TASK DETAILS =
Except for the pictures, output the records in full and exactly.

Collected data entries =
....
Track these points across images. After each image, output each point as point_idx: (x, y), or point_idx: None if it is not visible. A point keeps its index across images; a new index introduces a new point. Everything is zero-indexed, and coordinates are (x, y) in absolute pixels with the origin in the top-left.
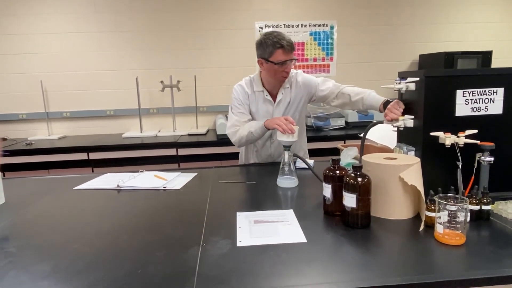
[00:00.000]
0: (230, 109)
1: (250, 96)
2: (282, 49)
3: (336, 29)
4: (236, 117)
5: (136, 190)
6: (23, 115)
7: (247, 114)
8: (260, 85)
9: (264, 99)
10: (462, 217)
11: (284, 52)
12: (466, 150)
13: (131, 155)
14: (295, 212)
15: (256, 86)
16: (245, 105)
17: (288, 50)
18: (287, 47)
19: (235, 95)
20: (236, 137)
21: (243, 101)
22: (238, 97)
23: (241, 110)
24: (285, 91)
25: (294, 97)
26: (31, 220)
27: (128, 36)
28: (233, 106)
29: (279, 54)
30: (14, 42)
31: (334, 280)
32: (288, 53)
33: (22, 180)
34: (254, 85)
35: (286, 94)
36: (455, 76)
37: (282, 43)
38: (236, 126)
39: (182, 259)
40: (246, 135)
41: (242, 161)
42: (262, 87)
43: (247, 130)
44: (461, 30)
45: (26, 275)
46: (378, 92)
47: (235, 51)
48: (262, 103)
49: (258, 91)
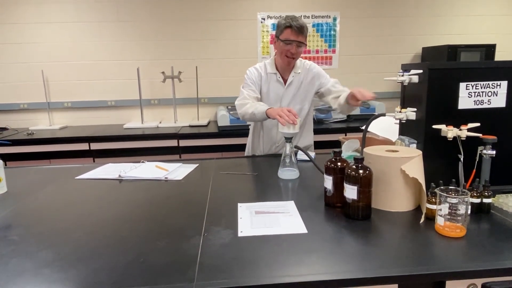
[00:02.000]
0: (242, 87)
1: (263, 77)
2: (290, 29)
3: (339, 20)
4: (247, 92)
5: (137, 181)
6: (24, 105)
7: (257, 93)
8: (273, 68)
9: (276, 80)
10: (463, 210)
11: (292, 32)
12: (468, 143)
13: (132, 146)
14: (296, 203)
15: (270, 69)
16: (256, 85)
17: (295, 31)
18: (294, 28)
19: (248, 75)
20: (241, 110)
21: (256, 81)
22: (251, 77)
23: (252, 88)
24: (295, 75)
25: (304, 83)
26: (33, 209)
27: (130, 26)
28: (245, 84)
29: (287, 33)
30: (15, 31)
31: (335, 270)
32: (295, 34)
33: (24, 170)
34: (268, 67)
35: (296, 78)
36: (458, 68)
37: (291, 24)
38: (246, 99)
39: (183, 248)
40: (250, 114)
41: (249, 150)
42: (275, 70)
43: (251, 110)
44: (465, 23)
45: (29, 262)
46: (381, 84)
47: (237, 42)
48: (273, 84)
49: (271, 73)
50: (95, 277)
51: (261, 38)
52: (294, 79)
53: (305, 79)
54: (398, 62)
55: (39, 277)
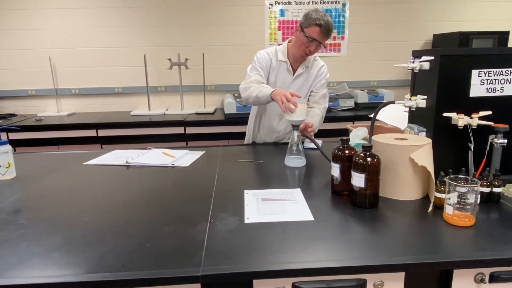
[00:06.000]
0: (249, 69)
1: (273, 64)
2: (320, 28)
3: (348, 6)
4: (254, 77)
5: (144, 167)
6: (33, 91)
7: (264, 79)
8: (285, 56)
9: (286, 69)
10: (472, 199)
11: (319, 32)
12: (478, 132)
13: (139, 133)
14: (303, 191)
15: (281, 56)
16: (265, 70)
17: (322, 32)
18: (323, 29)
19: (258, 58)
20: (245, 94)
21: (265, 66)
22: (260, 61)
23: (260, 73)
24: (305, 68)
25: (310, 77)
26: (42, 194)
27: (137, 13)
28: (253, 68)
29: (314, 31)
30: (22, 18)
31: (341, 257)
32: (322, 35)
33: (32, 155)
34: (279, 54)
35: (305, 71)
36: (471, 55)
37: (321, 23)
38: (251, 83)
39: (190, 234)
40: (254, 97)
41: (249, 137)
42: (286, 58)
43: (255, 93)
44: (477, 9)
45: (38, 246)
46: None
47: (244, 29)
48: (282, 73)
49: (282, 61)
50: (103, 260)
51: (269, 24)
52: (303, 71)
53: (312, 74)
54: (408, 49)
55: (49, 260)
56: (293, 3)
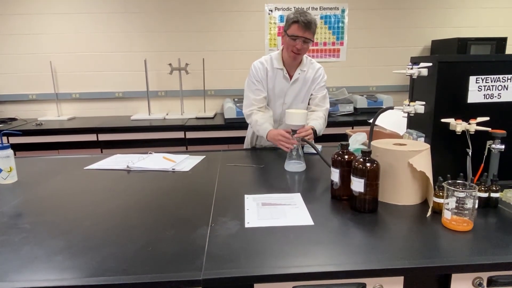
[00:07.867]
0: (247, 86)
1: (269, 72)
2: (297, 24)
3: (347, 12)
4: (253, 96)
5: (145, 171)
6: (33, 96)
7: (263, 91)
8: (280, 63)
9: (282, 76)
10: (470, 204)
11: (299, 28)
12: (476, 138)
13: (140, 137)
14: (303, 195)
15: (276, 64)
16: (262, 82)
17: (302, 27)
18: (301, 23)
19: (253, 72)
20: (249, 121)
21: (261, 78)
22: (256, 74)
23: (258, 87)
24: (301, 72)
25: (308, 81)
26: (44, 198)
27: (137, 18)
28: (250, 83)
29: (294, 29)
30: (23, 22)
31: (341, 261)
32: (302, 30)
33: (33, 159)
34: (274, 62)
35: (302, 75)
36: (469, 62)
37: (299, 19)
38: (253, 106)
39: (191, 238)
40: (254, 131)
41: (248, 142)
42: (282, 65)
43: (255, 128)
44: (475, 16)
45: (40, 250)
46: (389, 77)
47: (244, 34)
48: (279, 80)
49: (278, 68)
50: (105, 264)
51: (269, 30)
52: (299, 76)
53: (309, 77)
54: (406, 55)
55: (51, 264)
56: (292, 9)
....
ANSWER TO THIS PROBLEM =
Track these points across images. After each image, output each point as point_idx: (x, y), or point_idx: None if it is not visible. A point keeps its index across images; a new index introduces a new point. Everything is zero-indexed, and coordinates are (x, y) in absolute pixels with the origin in the top-left.
[00:00.000]
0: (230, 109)
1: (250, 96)
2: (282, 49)
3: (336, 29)
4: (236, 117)
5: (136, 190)
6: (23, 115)
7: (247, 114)
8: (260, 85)
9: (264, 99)
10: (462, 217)
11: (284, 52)
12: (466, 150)
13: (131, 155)
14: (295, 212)
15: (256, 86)
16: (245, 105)
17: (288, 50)
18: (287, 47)
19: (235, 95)
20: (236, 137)
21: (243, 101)
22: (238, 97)
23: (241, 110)
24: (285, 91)
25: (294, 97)
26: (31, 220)
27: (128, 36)
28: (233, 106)
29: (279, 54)
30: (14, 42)
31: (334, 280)
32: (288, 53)
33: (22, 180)
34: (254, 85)
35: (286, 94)
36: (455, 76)
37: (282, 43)
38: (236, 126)
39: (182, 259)
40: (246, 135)
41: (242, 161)
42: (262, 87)
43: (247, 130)
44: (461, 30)
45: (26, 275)
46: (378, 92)
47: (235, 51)
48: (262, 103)
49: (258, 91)
[00:02.000]
0: (242, 87)
1: (263, 77)
2: (290, 29)
3: (339, 20)
4: (247, 92)
5: (137, 181)
6: (24, 105)
7: (257, 93)
8: (273, 68)
9: (276, 80)
10: (463, 210)
11: (292, 32)
12: (468, 143)
13: (132, 146)
14: (296, 203)
15: (270, 69)
16: (256, 85)
17: (295, 31)
18: (294, 28)
19: (248, 75)
20: (241, 110)
21: (256, 81)
22: (251, 77)
23: (252, 88)
24: (295, 75)
25: (304, 83)
26: (33, 209)
27: (130, 26)
28: (245, 84)
29: (287, 33)
30: (15, 31)
31: (335, 270)
32: (295, 34)
33: (24, 170)
34: (268, 67)
35: (296, 78)
36: (458, 68)
37: (291, 24)
38: (246, 99)
39: (183, 248)
40: (250, 114)
41: (249, 150)
42: (275, 70)
43: (251, 110)
44: (465, 23)
45: (29, 262)
46: (381, 84)
47: (237, 42)
48: (273, 84)
49: (271, 73)
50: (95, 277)
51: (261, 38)
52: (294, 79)
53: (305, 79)
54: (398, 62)
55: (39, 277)
[00:06.000]
0: (249, 69)
1: (273, 64)
2: (320, 28)
3: (348, 6)
4: (254, 77)
5: (144, 167)
6: (33, 91)
7: (264, 79)
8: (285, 56)
9: (286, 69)
10: (472, 199)
11: (319, 32)
12: (478, 132)
13: (139, 133)
14: (303, 191)
15: (281, 56)
16: (265, 70)
17: (322, 32)
18: (323, 29)
19: (258, 58)
20: (245, 94)
21: (265, 66)
22: (260, 61)
23: (260, 73)
24: (305, 68)
25: (310, 77)
26: (42, 194)
27: (137, 13)
28: (253, 68)
29: (314, 31)
30: (22, 18)
31: (341, 257)
32: (322, 35)
33: (32, 155)
34: (279, 54)
35: (305, 71)
36: (471, 55)
37: (321, 23)
38: (251, 83)
39: (190, 234)
40: (254, 97)
41: (249, 137)
42: (286, 58)
43: (255, 93)
44: (477, 9)
45: (38, 246)
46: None
47: (244, 29)
48: (282, 73)
49: (282, 61)
50: (103, 260)
51: (269, 24)
52: (303, 71)
53: (312, 74)
54: (408, 49)
55: (49, 260)
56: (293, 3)
[00:07.867]
0: (247, 86)
1: (269, 72)
2: (297, 24)
3: (347, 12)
4: (253, 96)
5: (145, 171)
6: (33, 96)
7: (263, 91)
8: (280, 63)
9: (282, 76)
10: (470, 204)
11: (299, 28)
12: (476, 138)
13: (140, 137)
14: (303, 195)
15: (276, 64)
16: (262, 82)
17: (302, 27)
18: (301, 23)
19: (253, 72)
20: (249, 121)
21: (261, 78)
22: (256, 74)
23: (258, 87)
24: (301, 72)
25: (308, 81)
26: (44, 198)
27: (137, 18)
28: (250, 83)
29: (294, 29)
30: (23, 22)
31: (341, 261)
32: (302, 30)
33: (33, 159)
34: (274, 62)
35: (302, 75)
36: (469, 62)
37: (299, 19)
38: (253, 106)
39: (191, 238)
40: (254, 131)
41: (248, 142)
42: (282, 65)
43: (255, 128)
44: (475, 16)
45: (40, 250)
46: (389, 77)
47: (244, 34)
48: (279, 80)
49: (278, 68)
50: (105, 264)
51: (269, 30)
52: (299, 76)
53: (309, 77)
54: (406, 55)
55: (51, 264)
56: (292, 9)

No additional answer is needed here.